Der Leidensweg ihres Großvaters sei nach der Befreiung von Mauthausen noch weitergegangen, berichtete Horvath. Nach seiner Rückkehr nach Oberwart habe er mit Entsetzen feststellen müssen, dass die dortige einstige Roma-Siedlung nicht mehr existierte. "Es rechnete niemand damit, dass Roma aus den Lagern wieder heimkehren würden, daher wurde die Siedlung geplündert und zerstört", berichtete die Roma-Seelsorgerin. Nur 19 der 360 verschleppten Oberwarter Roma hätten den Völkermord überlebt. Zeitlebens habe ihr Großvater Angst gelebt, neuerlicher Verfolgung ausgesetzt zu sein, wenn er über seine KZ-Erlebnisse erzähle - und habe dies dennoch getan.
"Nie wieder"
Im Rahmen des von zahlreichen Kunstperformances begleiteten Gedenkens gab es eine Schweigeminute für die Genozid-Opfer und Ansprachen u.a. von Wiens Vizebürgermeisterin Birgit Hebein (Grüne) und Bezirksrätin Mireille Ngosso (SPÖ). Die für Kultus- und Volksgruppenangelegenheiten zuständige Ministerin Susanne Raab (ÖVP) meldete sich mit einer Aussendung, in der eingemahnt wurde, dass "das unsägliche Leid und der Massenmord an den Roma und Romnja nie in Vergessenheit geraten und sich niemals wiederholen" dürften. Keine Form von Hass und Hetze - ob Rassismus, Antisemitismus oder Antiziganismus - dürfe in der österreichischen Gesellschaft Platz haben, was auch eine der wichtigsten Aufgaben der Gedenkkultur sei, so die Kanzleramtsministerin.
Ähnlcih bezeichnete Nationalratspräsident Wolfgang Sobotka (ÖVP) in einer Aussendung die Kultur der Roma und Sinti "integraler Bestandteil der österreichischen Identität" und erinnerte daran, dass die NS-Verfolgung der Sinti und Roma mit ihrer Brandmarkung als "Asoziale und Fremdrassige" begonnen habe. Seitens der Israelitischen Kultusgemeinde erklärte auf selbem Weg Präsident Oskar Deutsch, dass angesichts der #blacklivesmatter-Bewegung ein "gemeinsames Gedenken" und Solidarität gegen Rassismus Gebot der Stunde seien. Erst durch ein Bewusstmachen des Völkermordes an Roma und Sinti könne der "Auftrag, der sich aus der Formel 'Nie wieder!' ableitet", erfüllt werden.
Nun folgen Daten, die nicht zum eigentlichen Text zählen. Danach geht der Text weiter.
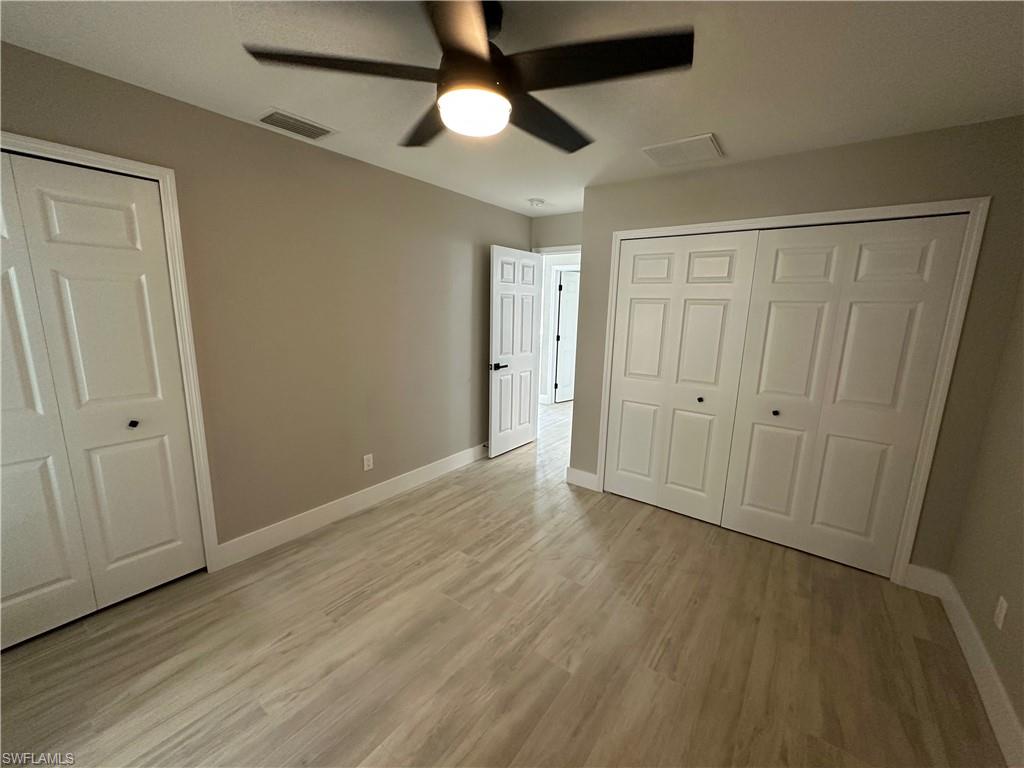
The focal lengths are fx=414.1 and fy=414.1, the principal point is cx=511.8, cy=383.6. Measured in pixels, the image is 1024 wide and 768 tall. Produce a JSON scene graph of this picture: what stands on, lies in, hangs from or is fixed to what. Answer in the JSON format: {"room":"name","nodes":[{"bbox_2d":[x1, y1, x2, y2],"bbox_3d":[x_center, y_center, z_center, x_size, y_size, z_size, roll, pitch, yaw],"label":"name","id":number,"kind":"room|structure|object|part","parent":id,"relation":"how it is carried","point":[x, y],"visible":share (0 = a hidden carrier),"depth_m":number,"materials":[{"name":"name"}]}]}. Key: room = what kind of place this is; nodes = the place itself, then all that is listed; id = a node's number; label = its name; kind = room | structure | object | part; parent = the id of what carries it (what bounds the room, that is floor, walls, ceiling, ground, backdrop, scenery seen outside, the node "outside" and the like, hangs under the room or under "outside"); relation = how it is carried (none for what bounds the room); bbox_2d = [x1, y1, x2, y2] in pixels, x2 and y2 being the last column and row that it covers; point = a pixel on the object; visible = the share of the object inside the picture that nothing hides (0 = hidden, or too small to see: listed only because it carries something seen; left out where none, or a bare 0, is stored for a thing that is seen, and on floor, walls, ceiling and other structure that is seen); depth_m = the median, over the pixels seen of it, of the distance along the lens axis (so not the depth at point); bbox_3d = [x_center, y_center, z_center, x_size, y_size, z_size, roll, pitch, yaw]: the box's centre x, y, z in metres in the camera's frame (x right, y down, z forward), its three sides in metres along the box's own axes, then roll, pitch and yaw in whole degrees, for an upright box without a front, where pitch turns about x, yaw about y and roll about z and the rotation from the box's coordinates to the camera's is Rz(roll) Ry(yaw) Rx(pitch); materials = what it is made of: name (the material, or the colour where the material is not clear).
{"room":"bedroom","nodes":[
{"label":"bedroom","id":0,"kind":"room"},
{"bbox_2d":[0,40,533,559],"bbox_3d":[-1.172,-0.284,2.891,0.123,2.439,4.665,9,14,35],"label":"left wall","id":1,"kind":"structure","parent":0,"point":[446,201],"depth_m":2.59,"materials":[{"name":"beige paint"}]},
{"bbox_2d":[0,131,220,570],"bbox_3d":[-2.056,0.107,1.663,0.052,2.128,1.295,9,14,35],"label":"door frame","id":2,"kind":"structure","parent":1,"relation":"attached to","point":[32,140],"depth_m":2.03,"materials":[{"name":"white paint"}]},
{"bbox_2d":[0,149,205,650],"bbox_3d":[-2.024,0.113,1.777,0.083,2.044,0.971,9,14,35],"label":"bifold closet door","id":3,"kind":"structure","parent":2,"relation":"in","point":[160,448],"depth_m":1.88,"materials":[{"name":"white paint"}]},
{"bbox_3d":[-1.924,0.198,2.114,0.036,0.034,0.034,9,14,35],"label":"knob","id":4,"kind":"part","parent":3,"relation":"part of","materials":[{"name":"black metal"}]},
{"bbox_2d":[214,444,487,569],"bbox_3d":[-0.793,0.783,3.527,0.015,0.132,2.921,9,14,35],"label":"baseboard","id":5,"kind":"structure","parent":1,"relation":"attached to","point":[389,489],"depth_m":2.90,"materials":[{"name":"white paint"}]},
{"bbox_2d":[363,453,373,470],"bbox_3d":[-1.073,0.585,3.087,0.008,0.117,0.072,9,14,35],"label":"wall outlet","id":6,"kind":"object","parent":1,"relation":"attached to","point":[365,461],"visible":0.98,"depth_m":3.08,"materials":[{"name":"white plastic"}]},
{"bbox_2d":[0,396,1003,767],"bbox_3d":[0.452,0.887,3.683,5.341,0.099,7.866,9,14,35],"label":"floor","id":7,"kind":"structure","parent":0,"point":[408,525],"depth_m":1.84,"materials":[{"name":"brown wood"}]},
{"bbox_2d":[0,0,1023,217],"bbox_3d":[0.374,-1.435,2.413,4.489,0.103,6.270,9,14,35],"label":"ceiling","id":8,"kind":"structure","parent":0,"point":[704,117],"depth_m":1.65,"materials":[{"name":"white paint"}]},
{"bbox_2d":[256,108,335,139],"bbox_3d":[-1.146,-1.380,2.216,0.222,0.013,0.335,9,14,35],"label":"ceiling vent","id":9,"kind":"object","parent":8,"relation":"attached to","point":[270,119],"visible":0.99,"depth_m":2.19,"materials":[{"name":"metal"}]},
{"bbox_2d":[242,0,694,153],"bbox_3d":[-0.065,-1.017,1.352,1.255,0.353,1.257,9,14,35],"label":"ceiling fan","id":10,"kind":"object","parent":8,"relation":"hanging from","point":[482,59],"visible":0.99,"depth_m":1.26,"materials":[{"name":"black metal"}]},
{"bbox_3d":[-0.479,-0.945,1.252,0.429,0.037,0.434,9,14,35],"label":"blade","id":11,"kind":"part","parent":10,"relation":"part of","materials":[{"name":"brown wood"}]},
{"bbox_3d":[-0.284,-0.997,1.610,0.519,0.041,0.362,9,14,35],"label":"blade","id":12,"kind":"part","parent":10,"relation":"part of","materials":[{"name":"brown wood"}]},
{"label":"blade","id":13,"kind":"part","parent":10,"relation":"part of","materials":[{"name":"brown wood"}]},
{"bbox_3d":[-0.123,-0.996,1.336,0.215,0.177,0.221,9,14,35],"label":"motor housing","id":14,"kind":"part","parent":10,"relation":"part of","materials":[{"name":"metal"}]},
{"bbox_3d":[0.112,-0.980,1.583,0.303,0.045,0.576,9,14,35],"label":"blade","id":15,"kind":"part","parent":10,"relation":"part of","materials":[{"name":"wood"}]},
{"bbox_3d":[0.225,-0.929,1.220,0.511,0.036,0.351,9,14,35],"label":"blade","id":16,"kind":"part","parent":10,"relation":"part of","materials":[{"name":"wood"}]},
{"bbox_2d":[527,198,544,207],"bbox_3d":[0.210,-1.614,3.706,0.136,0.042,0.136,9,14,35],"label":"smoke detector","id":17,"kind":"object","parent":8,"relation":"attached to","point":[537,203],"visible":0.99,"depth_m":3.67,"materials":[{"name":"white plastic"}]},
{"bbox_2d":[641,133,723,167],"bbox_3d":[1.009,-1.367,2.439,0.383,0.014,0.359,9,14,35],"label":"ceiling vent","id":18,"kind":"object","parent":8,"relation":"attached to","point":[656,149],"visible":1,"depth_m":2.41,"materials":[{"name":"white"}]},
{"bbox_2d":[529,211,582,251],"bbox_3d":[0.647,-0.507,4.319,1.162,2.412,0.120,9,14,35],"label":"back wall","id":19,"kind":"structure","parent":0,"point":[554,242],"depth_m":4.20,"materials":[{"name":"paint"}]},
{"bbox_2d":[531,244,581,255],"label":"door frame","id":20,"kind":"structure","parent":19,"relation":"attached to","point":[554,248],"depth_m":4.22,"materials":[{"name":"white paint"}]},
{"bbox_2d":[487,244,541,458],"bbox_3d":[0.031,-0.316,4.251,0.149,2.048,0.777,9,14,35],"label":"open door","id":21,"kind":"structure","parent":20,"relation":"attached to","point":[531,334],"depth_m":4.18,"materials":[{"name":"white paint"}]},
{"bbox_3d":[-0.140,-0.173,3.962,0.147,0.069,0.162,9,14,35],"label":"lever handle","id":22,"kind":"part","parent":21,"relation":"part of","materials":[{"name":"black metal"}]},
{"bbox_2d":[537,251,580,404],"bbox_3d":[0.986,-0.847,6.221,3.766,2.422,0.122,9,14,35],"label":"hallway wall","id":23,"kind":"structure","parent":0,"point":[550,321],"depth_m":6.41,"materials":[{"name":"white paint"}]},
{"bbox_2d":[554,270,579,403],"bbox_3d":[1.013,-0.754,6.703,0.750,2.029,0.114,-9,15,-42],"label":"hallway door","id":24,"kind":"structure","parent":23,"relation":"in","point":[573,285],"depth_m":6.58,"materials":[{"name":"white paint"}]},
{"bbox_2d":[573,117,1023,578],"bbox_3d":[1.539,-0.185,2.799,2.373,2.419,0.125,9,14,35],"label":"closet wall","id":25,"kind":"structure","parent":0,"point":[768,173],"depth_m":2.27,"materials":[{"name":"beige paint"}]},
{"bbox_2d":[566,466,598,490],"bbox_3d":[0.601,0.810,3.564,0.263,0.138,0.015,9,14,35],"label":"baseboard","id":26,"kind":"structure","parent":25,"relation":"attached to","point":[573,470],"depth_m":3.55,"materials":[{"name":"white paint"}]},
{"bbox_2d":[593,196,988,584],"bbox_3d":[1.518,-0.008,2.753,1.890,2.097,0.106,9,14,35],"label":"closet door frame","id":27,"kind":"structure","parent":25,"relation":"attached to","point":[815,216],"depth_m":2.30,"materials":[{"name":"white paint"}]},
{"bbox_2d":[604,230,759,524],"bbox_3d":[1.146,-0.047,3.045,0.907,2.029,0.078,9,14,35],"label":"bifold closet door","id":28,"kind":"structure","parent":27,"relation":"in","point":[726,261],"depth_m":3.00,"materials":[{"name":"white paint"}]},
{"bbox_3d":[1.336,0.112,2.967,0.035,0.034,0.039,9,14,35],"label":"knob","id":29,"kind":"part","parent":28,"relation":"part of","materials":[{"name":"metal"}]},
{"bbox_2d":[720,216,967,574],"bbox_3d":[1.864,0.083,2.506,0.907,2.019,0.089,9,14,35],"label":"right bifold door","id":30,"kind":"structure","parent":27,"relation":"in","point":[745,515],"depth_m":2.47,"materials":[{"name":"white paint"}]},
{"bbox_3d":[1.696,0.184,2.686,0.034,0.033,0.038,9,14,35],"label":"knob","id":31,"kind":"part","parent":30,"relation":"part of","materials":[{"name":"metal"}]},
{"bbox_2d":[948,272,1023,758],"bbox_3d":[1.474,0.258,0.718,0.124,2.407,3.931,9,14,35],"label":"right wall","id":32,"kind":"structure","parent":0,"point":[1020,588],"depth_m":1.83,"materials":[{"name":"beige paint"}]},
{"bbox_2d":[903,564,1023,767],"bbox_3d":[1.343,1.345,0.901,0.015,0.131,3.581,9,14,35],"label":"baseboard","id":33,"kind":"structure","parent":32,"relation":"attached to","point":[1003,698],"depth_m":1.67,"materials":[{"name":"white paint"}]},
{"bbox_2d":[993,595,1007,629],"bbox_3d":[1.949,0.910,1.655,0.008,0.116,0.071,9,14,35],"label":"wall outlet","id":34,"kind":"object","parent":32,"relation":"attached to","point":[1001,618],"visible":0.97,"depth_m":1.64,"materials":[{"name":"white plastic"}]}
]}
Mit Texten, Bildern und Liedern präsent war bei der Gedenkveranstaltung auch die 2013 verstorbene Namensgeberin der vor der Altlerchenfelder Kirche gelegenen Veranstaltungsadresse, die Künstlerin Ceija Stojka. Die 1933 als Kind fahrender Rom-Lowara aus dem Burgenland Geborene verbrachte die Jahre 1941 bis 1945 ebenfalls in Konzentrationslagern - Auschwitz, Ravensbrück und Bergen-Belsen -, wobei sie mit ihrer Mutter und vier Geschwistern als einzige Mitglieder einer 200 Personen zählenden Großfamilie überlebte. Stojka verarbeitete ihre furchtbaren Erlebnisse in zahlreichen Büchern, Bildern und Liedern. Jahrzehntelang setzte sich die tiefgläubige Sängerin, Autorin und Malerin für die Aufarbeitung der Verfolgungsgeschichte der Sinti und Roma im Nationalsozialismus ein und war darum bemüht, das ihnen widerfahrene Unrecht sichtbar zu machen.